# Reformed position as to "When did the Church begin?"



## GulfCoast Presbyterian (Jun 11, 2012)

I am in a conversation with a Dispensational friend, and am searching for the "historical" or "concensus" reformed position on "when did the Church begin?" I would appreciate it if someone would point me to a trusted primary source or sources for this information. 

Thanks!

Mark


----------



## Scott1 (Jun 11, 2012)

Also,



> Westminster Confession of Faith
> 
> Chapter XIX
> Of the Law of God
> ...


----------



## Pilgrim Standard (Jun 11, 2012)

I have thought that the church began at Gen 3:15.
But then again I could see how one could argue prior but not post 3:15. It was certainly in place by then.
The administration is different, but the substance looks the same to me.

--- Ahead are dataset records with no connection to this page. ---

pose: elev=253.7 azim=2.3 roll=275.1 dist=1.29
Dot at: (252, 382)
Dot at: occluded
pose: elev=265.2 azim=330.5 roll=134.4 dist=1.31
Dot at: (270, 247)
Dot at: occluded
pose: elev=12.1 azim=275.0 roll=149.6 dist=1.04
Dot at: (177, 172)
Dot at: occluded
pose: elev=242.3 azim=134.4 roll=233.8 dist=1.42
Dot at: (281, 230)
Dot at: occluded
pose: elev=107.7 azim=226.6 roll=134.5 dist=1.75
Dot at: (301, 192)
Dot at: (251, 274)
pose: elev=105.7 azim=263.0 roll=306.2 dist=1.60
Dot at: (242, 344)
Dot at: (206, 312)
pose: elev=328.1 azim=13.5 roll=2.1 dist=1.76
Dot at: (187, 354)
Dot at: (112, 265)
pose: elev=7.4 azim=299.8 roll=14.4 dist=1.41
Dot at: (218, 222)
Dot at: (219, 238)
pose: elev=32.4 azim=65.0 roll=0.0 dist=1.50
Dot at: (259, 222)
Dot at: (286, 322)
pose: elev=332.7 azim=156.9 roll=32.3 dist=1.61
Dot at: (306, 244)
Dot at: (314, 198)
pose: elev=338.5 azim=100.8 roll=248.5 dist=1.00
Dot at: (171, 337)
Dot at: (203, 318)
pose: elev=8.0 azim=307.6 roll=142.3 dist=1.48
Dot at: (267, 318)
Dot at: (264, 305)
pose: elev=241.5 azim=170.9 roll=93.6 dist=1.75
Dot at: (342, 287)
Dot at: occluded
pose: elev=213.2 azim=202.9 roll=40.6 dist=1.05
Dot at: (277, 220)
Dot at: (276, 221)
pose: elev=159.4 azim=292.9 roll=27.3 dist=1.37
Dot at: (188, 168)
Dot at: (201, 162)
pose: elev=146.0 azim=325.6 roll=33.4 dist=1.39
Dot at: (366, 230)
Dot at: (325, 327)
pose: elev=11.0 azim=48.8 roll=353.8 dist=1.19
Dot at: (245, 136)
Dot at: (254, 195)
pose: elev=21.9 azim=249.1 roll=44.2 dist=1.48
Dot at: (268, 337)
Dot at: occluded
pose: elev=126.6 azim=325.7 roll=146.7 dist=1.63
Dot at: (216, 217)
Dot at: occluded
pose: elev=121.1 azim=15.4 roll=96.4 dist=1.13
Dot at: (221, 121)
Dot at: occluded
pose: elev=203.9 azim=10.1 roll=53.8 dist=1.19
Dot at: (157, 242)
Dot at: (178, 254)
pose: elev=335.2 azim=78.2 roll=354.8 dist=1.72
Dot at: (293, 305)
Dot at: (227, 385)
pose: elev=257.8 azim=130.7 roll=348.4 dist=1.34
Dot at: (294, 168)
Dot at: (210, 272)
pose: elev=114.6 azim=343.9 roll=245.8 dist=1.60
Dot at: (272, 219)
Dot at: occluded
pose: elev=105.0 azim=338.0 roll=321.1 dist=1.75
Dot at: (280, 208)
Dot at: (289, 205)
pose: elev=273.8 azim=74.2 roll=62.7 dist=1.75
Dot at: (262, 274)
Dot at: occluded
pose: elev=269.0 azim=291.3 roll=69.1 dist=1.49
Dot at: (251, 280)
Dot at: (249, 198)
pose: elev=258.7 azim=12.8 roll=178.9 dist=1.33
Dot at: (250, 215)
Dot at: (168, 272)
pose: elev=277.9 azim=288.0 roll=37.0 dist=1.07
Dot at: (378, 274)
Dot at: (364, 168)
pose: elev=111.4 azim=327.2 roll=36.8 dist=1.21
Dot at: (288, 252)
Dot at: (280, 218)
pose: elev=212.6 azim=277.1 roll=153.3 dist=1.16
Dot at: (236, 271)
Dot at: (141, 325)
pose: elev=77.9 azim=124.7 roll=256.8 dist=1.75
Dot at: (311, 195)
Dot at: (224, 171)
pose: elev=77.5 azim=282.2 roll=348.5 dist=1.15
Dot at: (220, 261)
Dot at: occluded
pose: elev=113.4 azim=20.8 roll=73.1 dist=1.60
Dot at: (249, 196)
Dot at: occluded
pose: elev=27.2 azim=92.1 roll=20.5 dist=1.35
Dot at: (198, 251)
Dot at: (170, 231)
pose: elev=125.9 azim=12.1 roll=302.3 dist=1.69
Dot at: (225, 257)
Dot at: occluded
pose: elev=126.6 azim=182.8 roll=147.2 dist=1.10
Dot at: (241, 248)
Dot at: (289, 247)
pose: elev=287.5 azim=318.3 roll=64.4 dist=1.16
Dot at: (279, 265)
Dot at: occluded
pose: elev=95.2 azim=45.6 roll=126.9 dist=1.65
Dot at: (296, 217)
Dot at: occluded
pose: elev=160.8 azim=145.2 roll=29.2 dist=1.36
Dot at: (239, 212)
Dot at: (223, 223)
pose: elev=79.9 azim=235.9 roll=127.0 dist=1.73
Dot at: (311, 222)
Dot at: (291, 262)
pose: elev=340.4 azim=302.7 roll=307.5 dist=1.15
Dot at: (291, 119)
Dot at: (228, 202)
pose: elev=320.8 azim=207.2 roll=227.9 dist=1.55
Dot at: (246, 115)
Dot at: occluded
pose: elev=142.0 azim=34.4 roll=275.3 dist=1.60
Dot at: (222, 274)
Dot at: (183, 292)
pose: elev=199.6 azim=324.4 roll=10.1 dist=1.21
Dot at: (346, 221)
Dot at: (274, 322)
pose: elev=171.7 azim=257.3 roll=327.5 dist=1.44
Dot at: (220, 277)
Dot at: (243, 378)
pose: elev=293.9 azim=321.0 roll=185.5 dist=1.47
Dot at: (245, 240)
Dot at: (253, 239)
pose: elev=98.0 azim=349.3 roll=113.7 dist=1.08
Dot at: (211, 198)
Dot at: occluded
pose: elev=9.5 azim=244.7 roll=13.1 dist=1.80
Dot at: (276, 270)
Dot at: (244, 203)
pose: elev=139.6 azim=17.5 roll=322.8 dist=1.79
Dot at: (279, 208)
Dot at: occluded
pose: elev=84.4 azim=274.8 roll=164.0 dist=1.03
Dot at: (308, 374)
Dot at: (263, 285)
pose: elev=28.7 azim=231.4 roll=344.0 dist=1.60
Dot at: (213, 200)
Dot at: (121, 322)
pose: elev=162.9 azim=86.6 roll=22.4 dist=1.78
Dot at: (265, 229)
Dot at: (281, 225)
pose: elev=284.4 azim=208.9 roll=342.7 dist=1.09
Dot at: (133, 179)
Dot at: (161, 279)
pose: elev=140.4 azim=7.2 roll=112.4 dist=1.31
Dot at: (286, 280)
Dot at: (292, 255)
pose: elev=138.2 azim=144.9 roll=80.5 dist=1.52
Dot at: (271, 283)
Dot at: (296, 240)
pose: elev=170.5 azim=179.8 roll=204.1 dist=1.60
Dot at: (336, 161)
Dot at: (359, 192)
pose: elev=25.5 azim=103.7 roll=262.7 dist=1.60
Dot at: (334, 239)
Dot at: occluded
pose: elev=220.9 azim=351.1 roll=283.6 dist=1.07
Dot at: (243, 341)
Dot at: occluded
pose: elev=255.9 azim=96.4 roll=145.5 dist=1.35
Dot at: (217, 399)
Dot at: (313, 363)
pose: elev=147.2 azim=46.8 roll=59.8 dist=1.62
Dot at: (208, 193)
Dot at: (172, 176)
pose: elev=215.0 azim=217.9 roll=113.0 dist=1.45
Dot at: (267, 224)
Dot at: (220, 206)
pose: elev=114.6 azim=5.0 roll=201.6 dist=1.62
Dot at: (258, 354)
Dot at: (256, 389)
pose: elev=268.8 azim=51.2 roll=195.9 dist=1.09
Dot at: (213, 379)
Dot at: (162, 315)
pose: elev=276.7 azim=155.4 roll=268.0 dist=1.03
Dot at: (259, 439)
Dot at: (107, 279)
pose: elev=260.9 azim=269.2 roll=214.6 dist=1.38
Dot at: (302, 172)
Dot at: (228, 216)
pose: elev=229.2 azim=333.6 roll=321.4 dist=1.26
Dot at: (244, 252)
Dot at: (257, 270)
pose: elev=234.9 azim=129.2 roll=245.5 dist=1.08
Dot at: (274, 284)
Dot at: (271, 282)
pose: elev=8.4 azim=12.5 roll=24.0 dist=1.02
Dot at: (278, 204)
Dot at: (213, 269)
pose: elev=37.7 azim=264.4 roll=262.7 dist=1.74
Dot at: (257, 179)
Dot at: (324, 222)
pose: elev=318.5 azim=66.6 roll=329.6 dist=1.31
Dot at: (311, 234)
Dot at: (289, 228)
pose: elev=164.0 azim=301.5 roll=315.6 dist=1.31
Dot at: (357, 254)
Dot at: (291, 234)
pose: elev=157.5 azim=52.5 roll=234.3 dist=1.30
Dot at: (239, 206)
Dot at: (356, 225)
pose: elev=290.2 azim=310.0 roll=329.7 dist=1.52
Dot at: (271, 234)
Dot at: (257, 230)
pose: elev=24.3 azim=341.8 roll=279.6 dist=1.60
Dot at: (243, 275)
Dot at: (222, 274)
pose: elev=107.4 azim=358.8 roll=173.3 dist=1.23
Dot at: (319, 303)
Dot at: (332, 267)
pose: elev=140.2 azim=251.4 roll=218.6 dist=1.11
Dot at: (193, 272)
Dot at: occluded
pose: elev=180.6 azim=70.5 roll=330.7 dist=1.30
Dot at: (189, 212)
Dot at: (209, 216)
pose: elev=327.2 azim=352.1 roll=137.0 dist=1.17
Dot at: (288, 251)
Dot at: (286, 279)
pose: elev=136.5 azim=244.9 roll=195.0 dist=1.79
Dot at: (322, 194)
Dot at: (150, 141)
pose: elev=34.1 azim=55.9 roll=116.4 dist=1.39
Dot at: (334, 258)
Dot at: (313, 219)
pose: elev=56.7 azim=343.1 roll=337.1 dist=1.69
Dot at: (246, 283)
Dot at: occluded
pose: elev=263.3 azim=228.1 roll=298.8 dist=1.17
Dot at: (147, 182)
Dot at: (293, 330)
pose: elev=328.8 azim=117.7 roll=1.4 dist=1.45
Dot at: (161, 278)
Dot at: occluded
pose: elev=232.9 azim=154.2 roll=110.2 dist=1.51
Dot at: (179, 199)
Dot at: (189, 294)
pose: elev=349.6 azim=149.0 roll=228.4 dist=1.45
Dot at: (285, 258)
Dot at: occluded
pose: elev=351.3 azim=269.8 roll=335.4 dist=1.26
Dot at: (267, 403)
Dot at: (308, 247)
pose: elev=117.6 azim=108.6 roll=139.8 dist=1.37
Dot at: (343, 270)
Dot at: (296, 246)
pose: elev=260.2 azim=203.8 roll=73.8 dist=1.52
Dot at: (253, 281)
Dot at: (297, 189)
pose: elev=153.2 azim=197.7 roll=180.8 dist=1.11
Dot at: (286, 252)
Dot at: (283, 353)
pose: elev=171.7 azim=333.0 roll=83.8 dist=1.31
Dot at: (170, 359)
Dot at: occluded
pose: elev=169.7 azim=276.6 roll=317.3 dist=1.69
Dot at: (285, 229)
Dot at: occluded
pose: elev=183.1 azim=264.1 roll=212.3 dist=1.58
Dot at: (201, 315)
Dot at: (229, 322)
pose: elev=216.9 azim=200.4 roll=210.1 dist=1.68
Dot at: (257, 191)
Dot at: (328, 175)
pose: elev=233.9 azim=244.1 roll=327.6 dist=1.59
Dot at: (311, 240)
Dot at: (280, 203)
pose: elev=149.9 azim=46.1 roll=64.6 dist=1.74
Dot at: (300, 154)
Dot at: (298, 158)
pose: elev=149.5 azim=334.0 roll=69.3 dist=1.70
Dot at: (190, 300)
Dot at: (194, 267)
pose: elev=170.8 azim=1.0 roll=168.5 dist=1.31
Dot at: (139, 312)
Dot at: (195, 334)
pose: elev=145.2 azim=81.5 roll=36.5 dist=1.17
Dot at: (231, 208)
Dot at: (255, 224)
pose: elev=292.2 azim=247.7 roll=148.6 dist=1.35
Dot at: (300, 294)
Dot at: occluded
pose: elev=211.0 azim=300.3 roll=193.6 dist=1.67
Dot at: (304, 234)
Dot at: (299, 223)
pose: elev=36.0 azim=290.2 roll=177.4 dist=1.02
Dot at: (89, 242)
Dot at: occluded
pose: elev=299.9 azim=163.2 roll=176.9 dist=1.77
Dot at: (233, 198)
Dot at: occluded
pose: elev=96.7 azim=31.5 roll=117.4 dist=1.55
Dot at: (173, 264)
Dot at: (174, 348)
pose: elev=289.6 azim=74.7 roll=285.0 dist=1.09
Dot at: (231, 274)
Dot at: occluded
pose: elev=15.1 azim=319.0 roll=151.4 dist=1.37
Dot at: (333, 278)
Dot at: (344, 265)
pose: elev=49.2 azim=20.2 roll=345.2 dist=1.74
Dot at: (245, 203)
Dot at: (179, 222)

Someone please correct me if I am wrong.


----------



## Guido's Brother (Jun 11, 2012)

Belgic Confession, article 27: "This church has existed from the beginning of the world and will be to the end, for Christ is an eternal King who cannot be without subjects."


----------



## KMK (Jun 12, 2012)

Heb 11:4 By faith Abel offered unto God a more excellent sacrifice than Cain, by which he obtained witness that he was righteous, God testifying of his gifts: and by it he being dead yet speaketh.


----------



## bug (Jun 12, 2012)

GulfCoast Presbyterian said:


> I am in a conversation with a Dispensational friend, and am searching for the "historical" or "concensus" reformed position on "when did the Church begin?" I would appreciate it if someone would point me to a trusted primary source or sources for this information.
> 
> Thanks!
> 
> Mark



You have to bear in mind the Dispensational will not define the church as you do, if you do not caqrefully explain what the church is, there is little point in explaining when it began - you will be talking about two different bodies of people.


----------